● Exercise instructions
Two lines in the data below mark the range: the one with "Coordinates are skipped" and the one with "the hanging planter at [114,27] | 466". Return both, along with every line between them, exactly.

● Data excerpts
....................

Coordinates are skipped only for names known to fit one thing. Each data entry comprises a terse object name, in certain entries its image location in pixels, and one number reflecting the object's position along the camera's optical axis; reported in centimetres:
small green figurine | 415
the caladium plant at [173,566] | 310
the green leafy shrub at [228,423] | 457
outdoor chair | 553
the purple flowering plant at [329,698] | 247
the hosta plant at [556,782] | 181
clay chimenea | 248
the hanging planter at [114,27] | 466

....................

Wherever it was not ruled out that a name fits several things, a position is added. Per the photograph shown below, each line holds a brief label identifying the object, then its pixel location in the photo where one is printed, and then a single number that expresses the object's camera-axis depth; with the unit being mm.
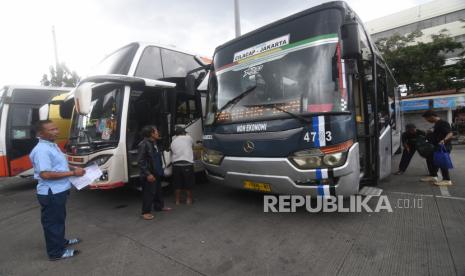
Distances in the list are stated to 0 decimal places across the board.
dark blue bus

....................

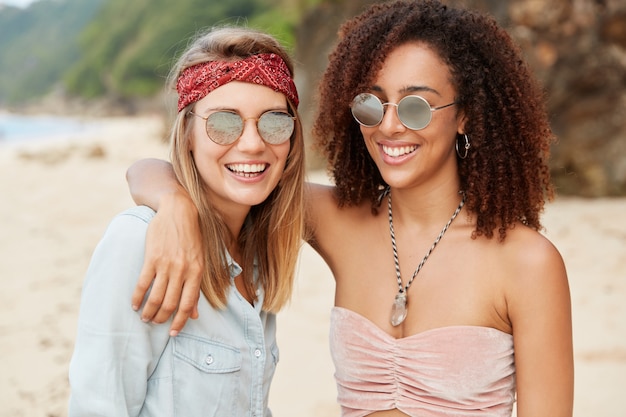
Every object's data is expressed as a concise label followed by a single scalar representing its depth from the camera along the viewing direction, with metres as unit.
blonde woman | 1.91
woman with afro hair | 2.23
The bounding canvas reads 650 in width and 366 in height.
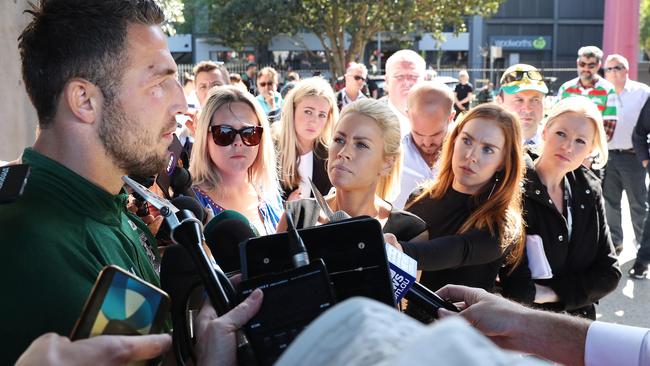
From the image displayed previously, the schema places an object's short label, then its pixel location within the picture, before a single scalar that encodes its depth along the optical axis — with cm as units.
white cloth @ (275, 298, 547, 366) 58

....................

● Response to the exercise
Coordinates are skipped only for names known to fit one thing. Each data entry comprises a terse object name, in certain entries its image location in pixels, and one number reflecting the object's position along the camera's optical axis; reported in centimetres:
small green figurine | 415
the caladium plant at [173,566] | 310
the green leafy shrub at [228,423] | 457
outdoor chair | 553
the purple flowering plant at [329,698] | 247
the hosta plant at [556,782] | 181
clay chimenea | 248
the hanging planter at [114,27] | 466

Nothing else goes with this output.